Combining these, we see that $\int f_n\,d\mu\rightarrow\int f\,d\mu$, even though we relaxed our monotonicity assumption a bit.
Now, for his counterexample if we completely remove the monotonicity condition: here we have $f_n:\mathbb{R}\rightarrow\mathbb{R}$ defined by $f_n=\chi_{[n,n+1]}$.
You asked why $f_n$ converges pointwise?  Pick any $x\in \mathbb{R}$. Note that if we let $n\rightarrow\infty$, then eventually $n>x$; but if $n>x$, then $\chi_{[n,n+1]}(x)=0$. This holds for all $n>x$, so that $\chi_{[n,n+1]}(x)\rightarrow 0$ as $n\rightarrow\infty$.
This holds for every $x\in\mathbb{R}$; so, the sequence $\{\chi_{[n,n+1]}\}$ converges pointwise to the $0$-function.
This stands in contrast to the fact that, as your instructor said, $\int\chi_{[n,n+1]}\,d\mu=\mu([n,n+1])=1$ when we take $\mu$ to be Lebesgue measure.

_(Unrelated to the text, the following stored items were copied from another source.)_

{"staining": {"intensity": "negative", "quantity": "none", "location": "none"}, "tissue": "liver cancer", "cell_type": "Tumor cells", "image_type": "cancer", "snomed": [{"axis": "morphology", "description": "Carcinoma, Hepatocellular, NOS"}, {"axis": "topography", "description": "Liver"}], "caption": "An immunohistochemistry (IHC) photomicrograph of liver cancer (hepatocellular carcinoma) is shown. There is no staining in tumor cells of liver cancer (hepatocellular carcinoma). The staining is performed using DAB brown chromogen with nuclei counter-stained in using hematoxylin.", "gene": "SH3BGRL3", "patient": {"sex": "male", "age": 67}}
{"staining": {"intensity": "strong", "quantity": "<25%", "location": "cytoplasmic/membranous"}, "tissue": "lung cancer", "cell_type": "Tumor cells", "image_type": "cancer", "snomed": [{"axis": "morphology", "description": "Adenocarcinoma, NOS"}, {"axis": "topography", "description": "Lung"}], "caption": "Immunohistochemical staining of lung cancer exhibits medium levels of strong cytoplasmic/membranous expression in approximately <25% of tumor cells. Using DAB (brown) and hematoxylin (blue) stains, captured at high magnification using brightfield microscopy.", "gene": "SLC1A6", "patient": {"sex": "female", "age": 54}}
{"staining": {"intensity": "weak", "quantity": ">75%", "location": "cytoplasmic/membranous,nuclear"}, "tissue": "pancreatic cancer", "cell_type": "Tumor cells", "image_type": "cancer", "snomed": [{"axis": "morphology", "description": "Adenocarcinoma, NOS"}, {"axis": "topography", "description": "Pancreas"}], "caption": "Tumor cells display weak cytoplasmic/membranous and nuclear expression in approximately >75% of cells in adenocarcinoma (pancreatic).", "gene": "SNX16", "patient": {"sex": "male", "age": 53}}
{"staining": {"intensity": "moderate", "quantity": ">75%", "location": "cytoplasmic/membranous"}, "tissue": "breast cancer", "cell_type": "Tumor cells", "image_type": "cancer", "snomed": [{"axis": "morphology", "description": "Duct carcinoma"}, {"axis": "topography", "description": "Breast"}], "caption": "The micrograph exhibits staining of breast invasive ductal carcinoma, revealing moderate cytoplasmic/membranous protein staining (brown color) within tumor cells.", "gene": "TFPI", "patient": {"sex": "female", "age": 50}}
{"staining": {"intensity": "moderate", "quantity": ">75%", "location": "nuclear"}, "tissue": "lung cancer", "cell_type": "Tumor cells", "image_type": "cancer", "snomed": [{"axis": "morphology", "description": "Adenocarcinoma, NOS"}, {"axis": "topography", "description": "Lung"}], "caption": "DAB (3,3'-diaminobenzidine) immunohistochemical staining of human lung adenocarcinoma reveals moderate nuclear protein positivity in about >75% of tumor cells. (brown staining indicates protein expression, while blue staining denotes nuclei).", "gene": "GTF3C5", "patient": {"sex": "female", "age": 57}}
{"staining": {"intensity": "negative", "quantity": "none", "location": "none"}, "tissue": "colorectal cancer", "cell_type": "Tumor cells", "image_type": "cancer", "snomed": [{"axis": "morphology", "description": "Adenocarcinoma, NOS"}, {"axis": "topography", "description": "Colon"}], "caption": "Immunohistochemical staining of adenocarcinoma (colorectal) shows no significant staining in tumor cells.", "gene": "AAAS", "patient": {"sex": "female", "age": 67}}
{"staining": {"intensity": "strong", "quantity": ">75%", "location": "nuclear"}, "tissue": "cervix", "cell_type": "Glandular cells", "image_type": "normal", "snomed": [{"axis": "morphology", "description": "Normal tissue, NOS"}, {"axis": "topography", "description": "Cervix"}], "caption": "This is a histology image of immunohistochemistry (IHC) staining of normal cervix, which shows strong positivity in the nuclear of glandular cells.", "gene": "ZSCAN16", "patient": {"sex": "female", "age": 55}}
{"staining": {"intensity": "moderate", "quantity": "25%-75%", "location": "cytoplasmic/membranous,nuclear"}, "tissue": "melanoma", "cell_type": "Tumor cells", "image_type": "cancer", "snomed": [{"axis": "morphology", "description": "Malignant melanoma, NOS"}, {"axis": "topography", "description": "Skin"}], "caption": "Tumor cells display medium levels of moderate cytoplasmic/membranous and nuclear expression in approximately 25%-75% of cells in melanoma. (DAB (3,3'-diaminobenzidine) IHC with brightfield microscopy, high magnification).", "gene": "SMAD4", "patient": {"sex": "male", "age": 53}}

Why does this not violate the MCT?  Because the sequence isn't monotone increasing!  Take, for instance, the fact that $\chi_{[1,2]}(1.5)=1$, but $\chi_{[2,3]}(1.5)=0$.
A: The hypotheses can be weakened to being positive almost everywhere, increasing in $n$ almost everywhere, and converging pointwise almost everywhere, by replacing $f_n$, $f$ by 0 at points where either positivity, monoticity or pointwise convergence fails and using the results that the integrals of functions that agree a.e. are equal. I can explain more if you like.
In your example it's not increasing anywhere in $n$, which is why the MCT fails.